I don’t see why it’s so unusual to say that the only two elected members of the federal executive should be chosen by a method that helps to ensure they try to get support from across the country, rather than just concentrating solely on certain groups of voters. (my personal reaction; can understand others may take a different view.)
jti
Is see your point about Federal systems and the desirability of Presidential candidates seeking votes across the country. I just don’t see how the electoral college serves that end. A candidate could win in the electoral college with the 11 largest states. Campaigns focus on the big prizes - granted, they don’t all sit in the same region (California, Texas, Illinois; for some reason they ignore Pennsylvania and Ohio …).
Examples of truly Federal executives include the European Commission and the Swiss cabinet (I think it’s called the National Council).
The most sectional President ever elected was Abraham Lincoln. No other Presidential election provoked a civil war. Lincoln won 39% of the popular vote but - and this is very important - he won overall voting majorities in states summing an absolute majority of the electoral vote.

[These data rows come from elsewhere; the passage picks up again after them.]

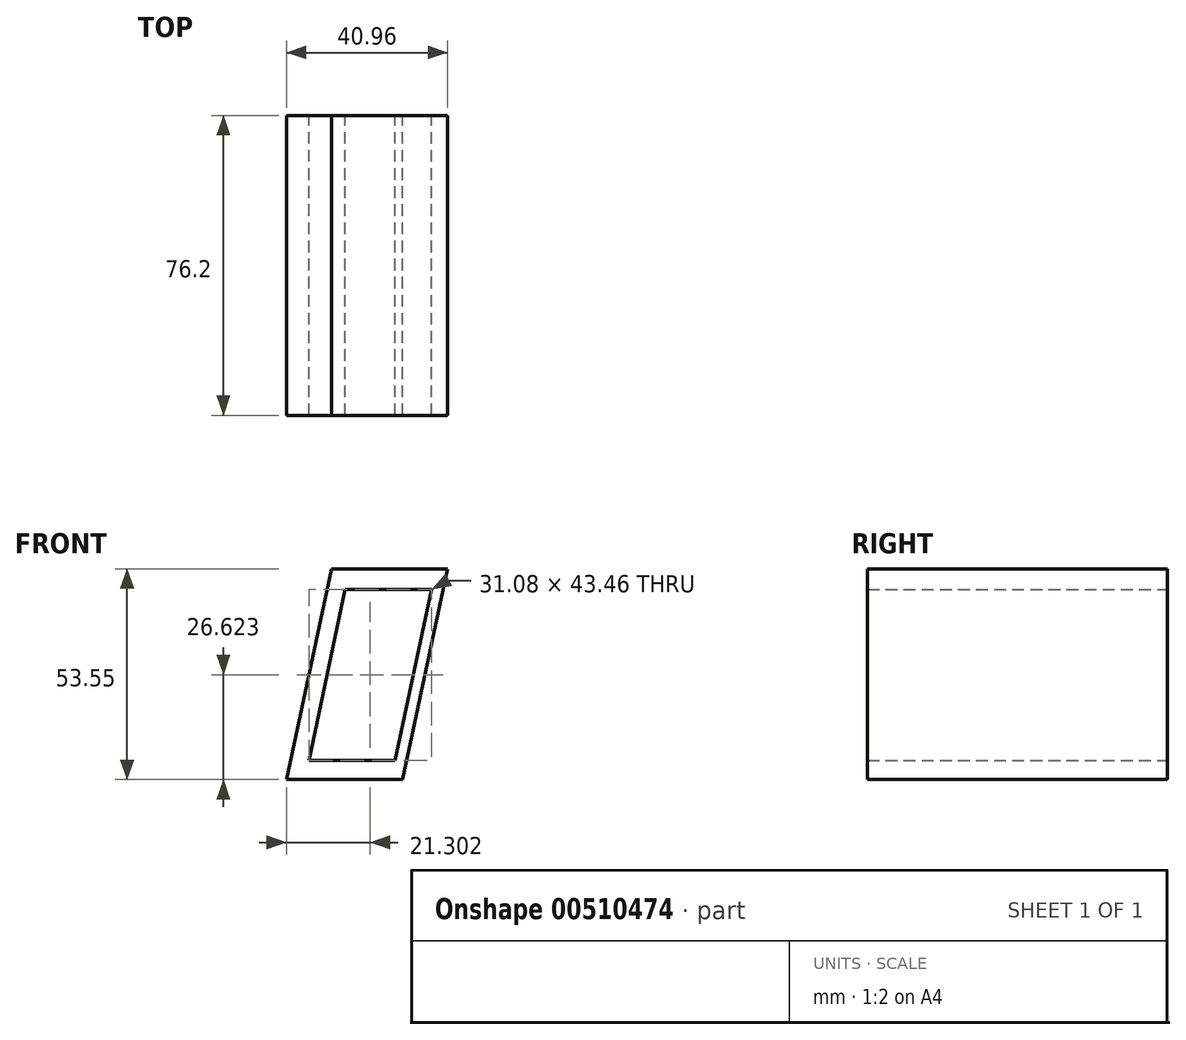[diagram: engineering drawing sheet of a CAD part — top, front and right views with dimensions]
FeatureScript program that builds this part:
annotation { "Feature Type Name" : "Feature", "Feature Type Description" : "" }
export const myFeature = defineFeature(function(context is Context, id is Id, definition is map)
    precondition{}
    {
        {
            var Q0;
            Q0=qCreatedBy(makeId("Front.planeOp"),FACE);
            var sketch = newSketch(context, id + "F0", { "sketchPlane" : qUnion([Q0])});
            skLineSegment(sketch, "E0", {"start": v(-16.16, 63.9) * mm, "end": v(13.33, 63.9) * mm});
            skLineSegment(sketch, "E1", {"start": v(-16.16, 63.9) * mm, "end": v(-27.63, 10.36) * mm});
            skLineSegment(sketch, "E2", {"start": v(-27.63, 10.36) * mm, "end": v(1.86, 10.36) * mm});
            skLineSegment(sketch, "E3", {"start": v(13.33, 63.9) * mm, "end": v(1.86, 10.36) * mm});
            skSolve(sketch);
        }
        {
            var Q0;
            Q0 = qSketchRegion(id + "F0", true);
            extrude(context, id + "F1", {"entities" : qUnion([Q0]), "depth" : 76.2 * mm});
        }
        {
            var Q0;
            Q0=qCreatedBy(makeId("Front.planeOp"),FACE);
            var sketch = newSketch(context, id + "F2", { "sketchPlane" : qUnion([Q0])});
            skLineSegment(sketch, "E4", {"start": v(-12.66, 58.71) * mm, "end": v(9.21, 58.71) * mm});
            skLineSegment(sketch, "E5", {"start": v(-12.66, 58.71) * mm, "end": v(-21.87, 15.25) * mm});
            skLineSegment(sketch, "E6", {"start": v(-21.87, 15.25) * mm, "end": v(0, 15.25) * mm});
            skLineSegment(sketch, "E7", {"start": v(9.21, 58.71) * mm, "end": v(0, 15.25) * mm});
            skSolve(sketch);
        }
        {
            var Q0;
            Q0=makeQuery(id+"F2.imprint","IMPRINT",FACE,{"disambiguationData":[TD([[makeQuery(id+"F2.imprint","IMPRINT",EDGE,{"derivedFrom":sQuery(id+"F2.wireOp",EDGE,"E4")}),-1.0]])]});
            extrude(context, id + "F3", {"entities" : qUnion([Q0]), "operationType" : NewBodyOperationType.REMOVE, "endBound" : BoundingType.SYMMETRIC, "depth" : 76.2 * mm});
        }
        {
            var Q0;
            Q0=makeQuery(id+"F3.boolean.opBoolean","COPY",FACE,{"derivedFrom":makeQuery(id+"F3.opExtrude","CAP_FACE",FACE,{"disambiguationData":[OSD([sQuery(id+"F2.wireOp",EDGE,"E4"),sQuery(id+"F2.wireOp",EDGE,"E5"),sQuery(id+"F2.wireOp",EDGE,"E6"),sQuery(id+"F2.wireOp",EDGE,"E7")])],"isStart":false})});
            extrude(context, id + "F4", {"entities" : qUnion([Q0]), "operationType" : NewBodyOperationType.REMOVE, "endBound" : BoundingType.SYMMETRIC, "oppositeDirection" : true, "depth" : 76.2 * mm});
        }
    });
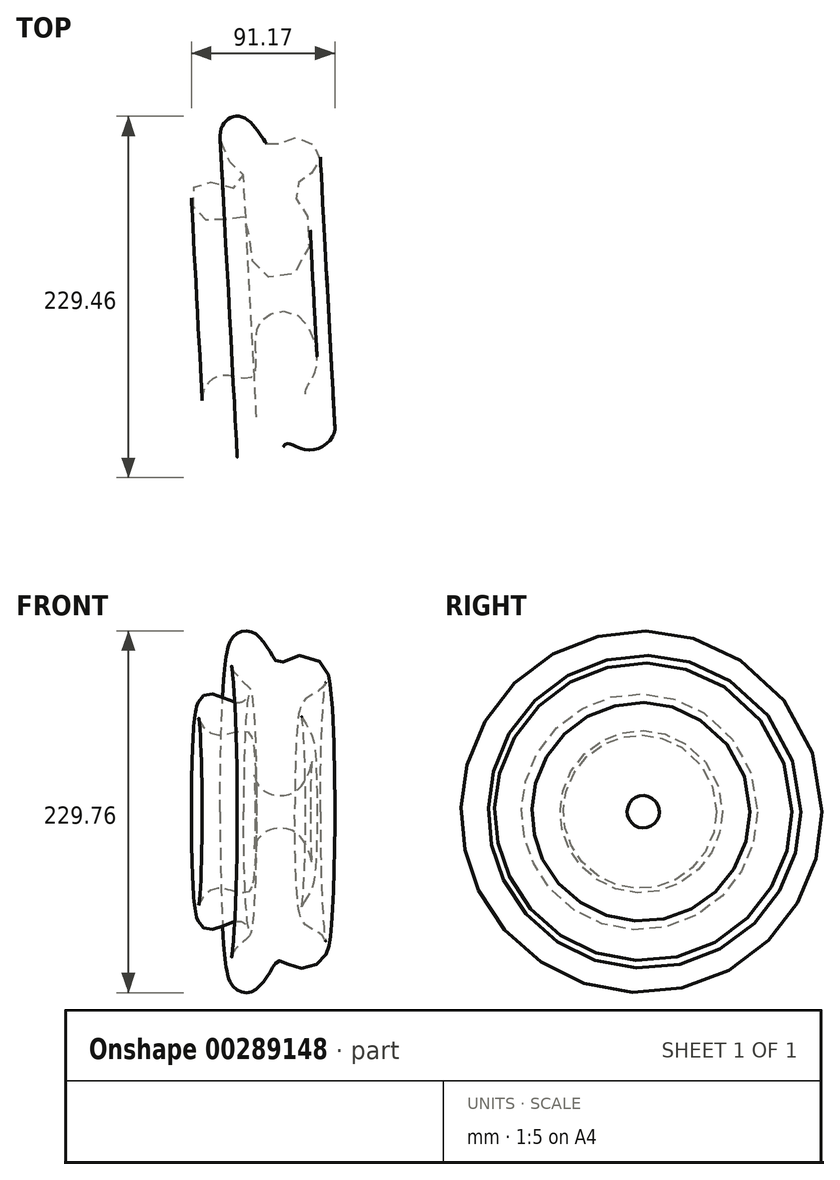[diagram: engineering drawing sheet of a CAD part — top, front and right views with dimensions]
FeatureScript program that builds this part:
annotation { "Feature Type Name" : "Feature", "Feature Type Description" : "" }
export const myFeature = defineFeature(function(context is Context, id is Id, definition is map)
    precondition{}
    {
        {
            var Q0;
            Q0=qCreatedBy(makeId("Top.planeOp"),FACE);
            var sketch = newSketch(context, id + "F0", { "sketchPlane" : qUnion([Q0])});
            skFitSpline(sketch, "E0", {"points": [v(0, 30.8) * mm, v(3.95, 29.18) * mm, v(15.62, 34.4) * mm, v(29.45, 30.44) * mm, v(34.12, 21.46) * mm, v(29.45, 12.84) * mm, v(21.37, 7.45) * mm, v(18.14, -2.6) * mm, v(26.58, -17.33) * mm, v(17.96, -51.63) * mm, v(-4.49, -50.91) * mm, v(-10.6, -30.62) * mm, v(-14.9, -15.53) * mm, v(-30.7, -18.59) * mm, v(-42.02, -15.35) * mm, v(-47.77, -2.42) * mm, v(-40.23, 7.1) * mm, v(-21.01, 2.6) * mm, v(-14.73, 10.87) * mm, v(-24.96, 20.74) * mm, v(-27.66, 42.83) * mm, v(-14.19, 47.14) * mm, v(0, 30.8) * mm]});
            skLineSegment(sketch, "E1", {"start": v(14.94, 69.55) * mm, "end": v(-24.58, 69.55) * mm});
            skLineSegment(sketch, "E2", {"start": v(-19.4, -66.9) * mm, "end": v(25.14, -64.5) * mm});
            skSolve(sketch);
        }
        {
            var Q0;
            Q0=makeQuery(id+"F0.imprint","IMPRINT",FACE,{"disambiguationData":[TD([[makeQuery(id+"F0.imprint","IMPRINT",EDGE,{"derivedFrom":sQuery(id+"F0.wireOp",EDGE,"E0")}),-1.0]])]});
            var Q1;
            Q1=sQuery(id+"F0.wireOp",EDGE,"E2");
            revolve(context, id + "F1", {"entities" : qUnion([Q0]), "axis" : qUnion([Q1]), "revolveType" : RevolveType.FULL});
        }
    });
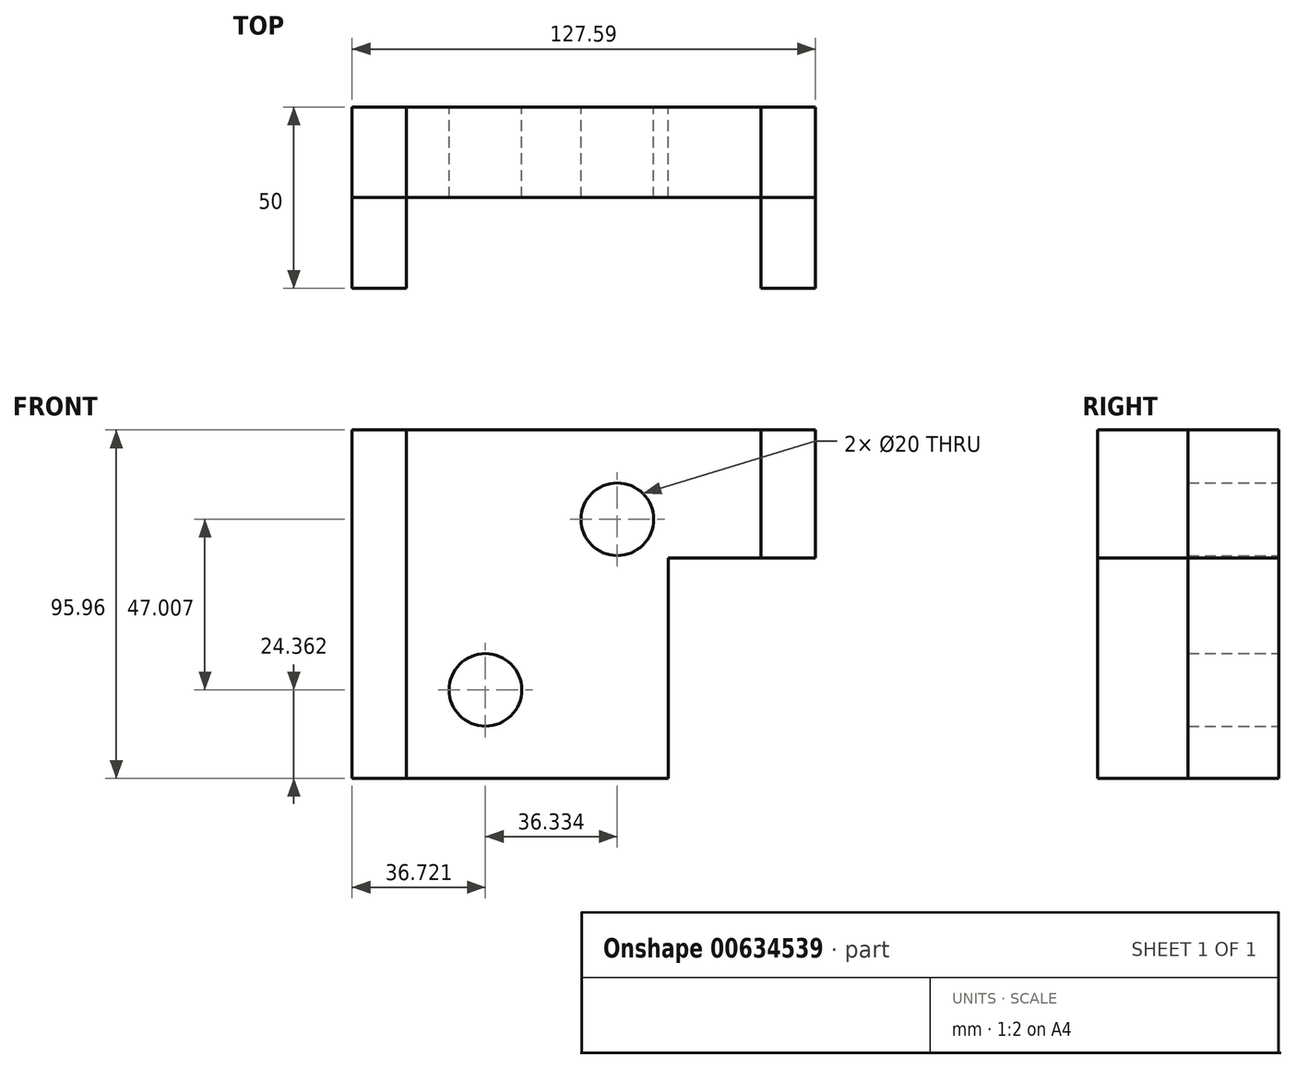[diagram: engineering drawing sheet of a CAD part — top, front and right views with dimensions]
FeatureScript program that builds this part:
annotation { "Feature Type Name" : "Feature", "Feature Type Description" : "" }
export const myFeature = defineFeature(function(context is Context, id is Id, definition is map)
    precondition{}
    {
        {
            var Q0;
            Q0=qCreatedBy(makeId("Front.planeOp"),FACE);
            var sketch = newSketch(context, id + "F0", { "sketchPlane" : qUnion([Q0])});
            skLineSegment(sketch, "E0", {"start": v(-60.36, 45.08) * mm, "end": v(-60.36, -50.88) * mm});
            skLineSegment(sketch, "E1", {"start": v(-60.36, -50.88) * mm, "end": v(26.78, -50.88) * mm});
            skLineSegment(sketch, "E2", {"start": v(26.78, -50.88) * mm, "end": v(26.78, 9.8) * mm});
            skLineSegment(sketch, "E3", {"start": v(26.78, 9.8) * mm, "end": v(67.23, 9.8) * mm});
            skLineSegment(sketch, "E4", {"start": v(67.23, 9.8) * mm, "end": v(67.23, 45.08) * mm});
            skLineSegment(sketch, "E5", {"start": v(67.23, 45.08) * mm, "end": v(-60.36, 45.08) * mm});
            skPoint(sketch, "E6.orphan", {"position": v(-60.36, 47.45) * mm});
            skLineSegment(sketch, "E7", {"start": v(-45.36, 45.08) * mm, "end": v(-45.36, -50.88) * mm});
            skLineSegment(sketch, "E8", {"start": v(52.23, 45.08) * mm, "end": v(52.23, 9.8) * mm});
            skCircle(sketch, "E9", {"center": v(-23.64, -26.52) * mm, "radius": 10 * mm});
            skCircle(sketch, "E10", {"center": v(12.7, 20.49) * mm, "radius": 10 * mm});
            skSolve(sketch);
        }
        {
            var Q0;
            {var subQ0=sQuery(id+"F0.wireOp",EDGE,"E0");Q0=makeQuery(id+"F0.imprint","IMPRINT",FACE,{"disambiguationData":[TD([[makeQuery(id+"F0.imprint","IMPRINT",EDGE,{"derivedFrom":subQ0}),1.0]])]});}
            var Q1;
            {var subQ0=sQuery(id+"F0.wireOp",EDGE,"E4");Q1=makeQuery(id+"F0.imprint","IMPRINT",FACE,{"disambiguationData":[TD([[makeQuery(id+"F0.imprint","IMPRINT",EDGE,{"derivedFrom":subQ0}),1.0]])]});}
            extrude(context, id + "F1", {"entities" : qUnion([Q0, Q1]), "depth" : 50 * mm, "offsetDistance" : 25 * mm});
        }
        {
            var Q0;
            Q0 = qSketchRegion(id + "F0", true);
            extrude(context, id + "F2", {"entities" : qUnion([Q0]), "depth" : 25 * mm, "offsetDistance" : 25 * mm});
        }
    });
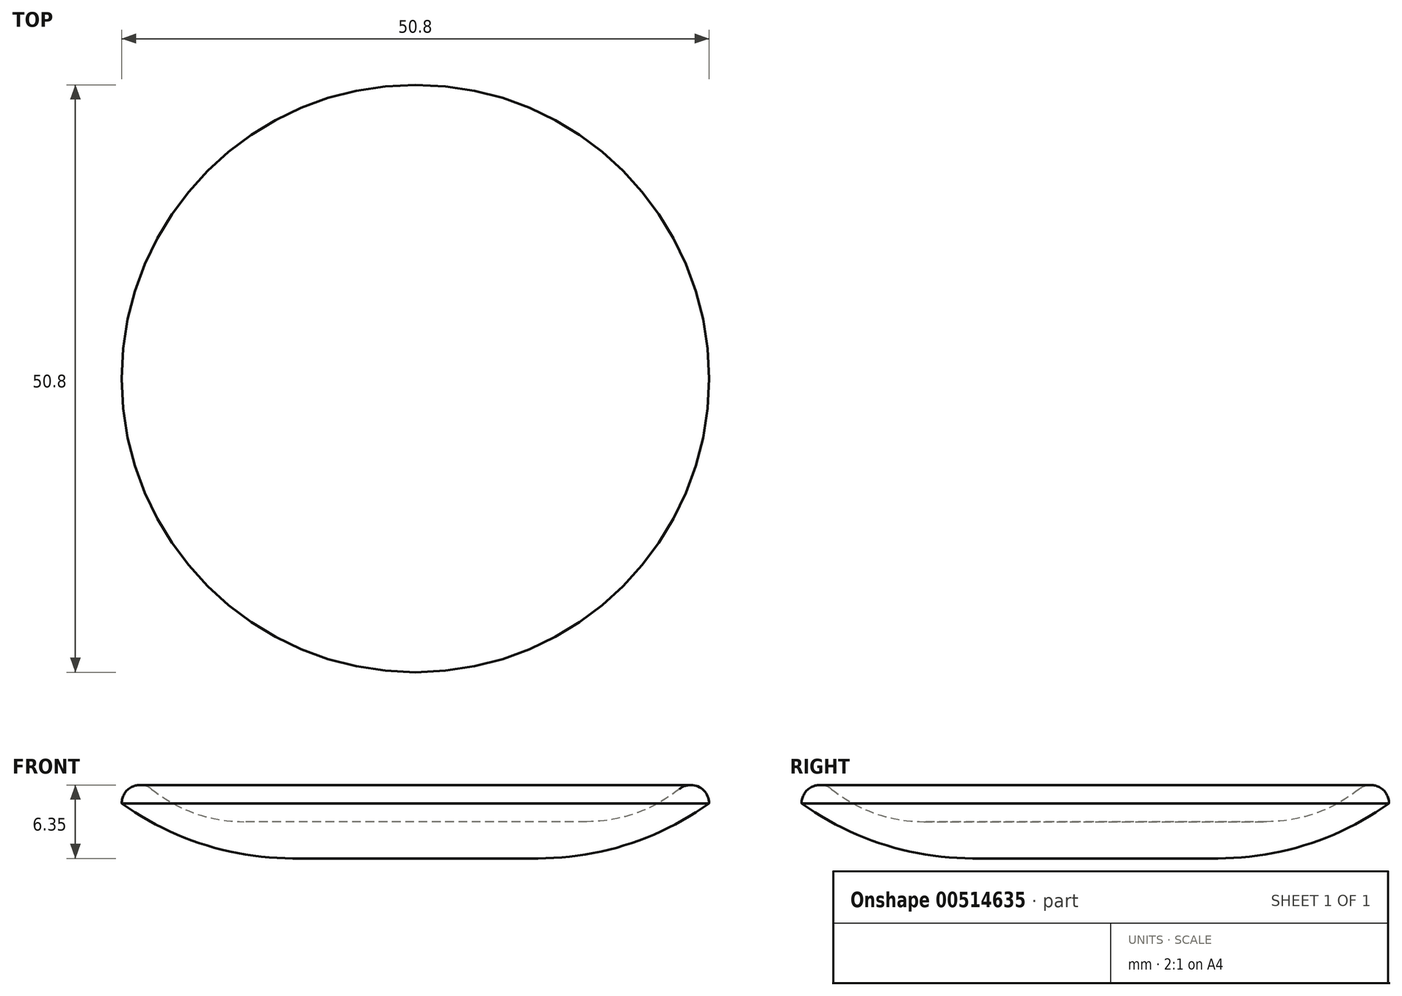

I don’t have any thing against Lincoln, I just think it should be noted that if, hypothetically, every anti-Lincoln vote were counted for a single opponent (e.g., John Bell or Stephen Douglas), Lincoln would still have won with 39% of the vote. The loser would have had 61%.
The 1860 election was even more sectional than that, Boris. Lincoln wasn’t even on the ballot in the eleven states that seceded–which they promised to do if Lincoln were elected.
Boris: don’t forget Clinton did not win a majority of the popular vote, either.